Exercise objective: Return a verbatim copy of the blog excerpt's passage that begins at the words "Subject: something to" and stops after "that were true.".

Reading text:
________________

Sunday, August 05, 2007

To: "e******@yahoo.com"
Date: Mon, 03 Jan 2005 07:02:29 (GMT)
Subject: just read...

"Looking back, I have this to regret, that too often when I loved, I
did not say so."

- David Grayson
To: "e*****@yahoo.com"
Date: Mon, 03 Jan 2005 07:07:57 (GMT)
Subject: something to think about...

"To fall in love is easy, even to remain in it is not difficult; our
human loneliness is cause enough. But it is a hard quest worth making to
find a comrade through whose steady presence one becomes steadily the
person one desires to be."

- Anna Louise Strong

Wednesday, August 01, 2007

Here's the real deal

* Remember when we were in first year high school and you jokingly told Diane Fronda, who had a huge crush on you, that you were already courting me so she would stop bugging you? I actually wished that were true.

* Remember when you told me through friendster, back in 04, that you wished you're the one I loved the way I loved Jay? At the back of my mind I thought, I loved you more in fact but I just kept on brushing off the feeling.

* When we hosted Rubie Andrea's 18th birthday, I was so happy and proud to be doing it with you.

________________

Listed entries:
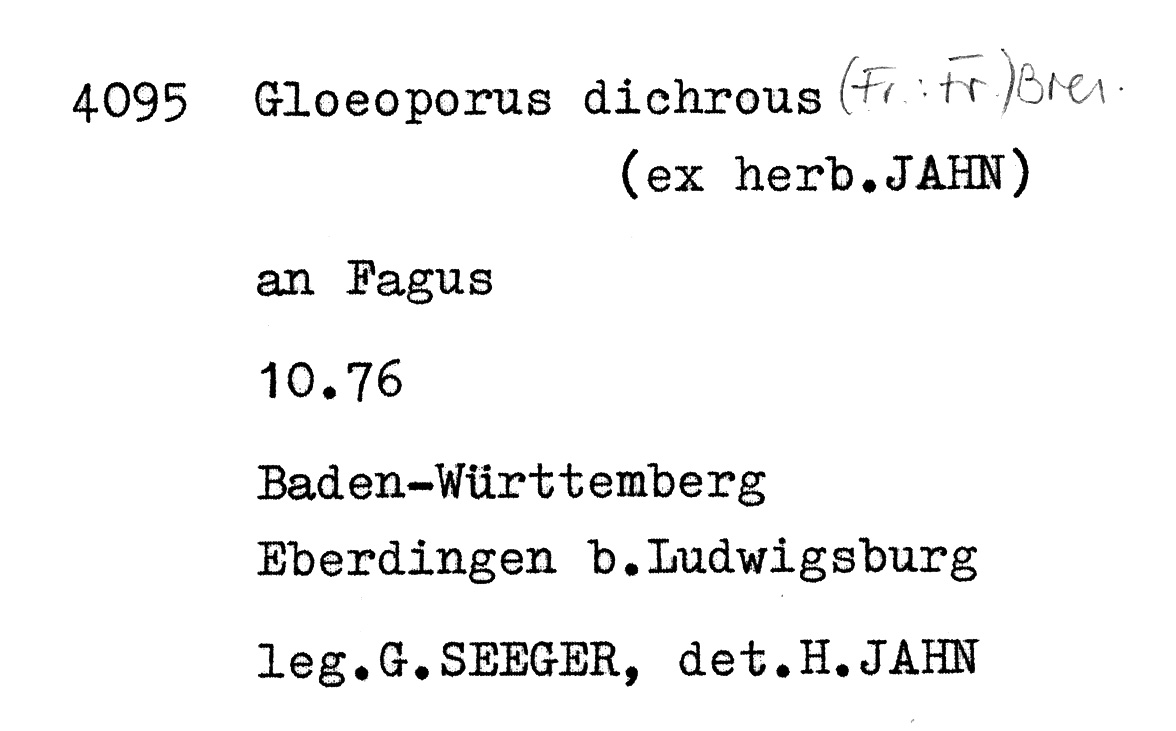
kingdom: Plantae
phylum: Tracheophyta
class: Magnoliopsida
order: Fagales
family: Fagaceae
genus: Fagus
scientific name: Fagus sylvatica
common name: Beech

________________

Written answer:
Subject: something to think about...

"To fall in love is easy, even to remain in it is not difficult; our
human loneliness is cause enough. But it is a hard quest worth making to
find a comrade through whose steady presence one becomes steadily the
person one desires to be."

- Anna Louise Strong

Wednesday, August 01, 2007

Here's the real deal

* Remember when we were in first year high school and you jokingly told Diane Fronda, who had a huge crush on you, that you were already courting me so she would stop bugging you? I actually wished that were true.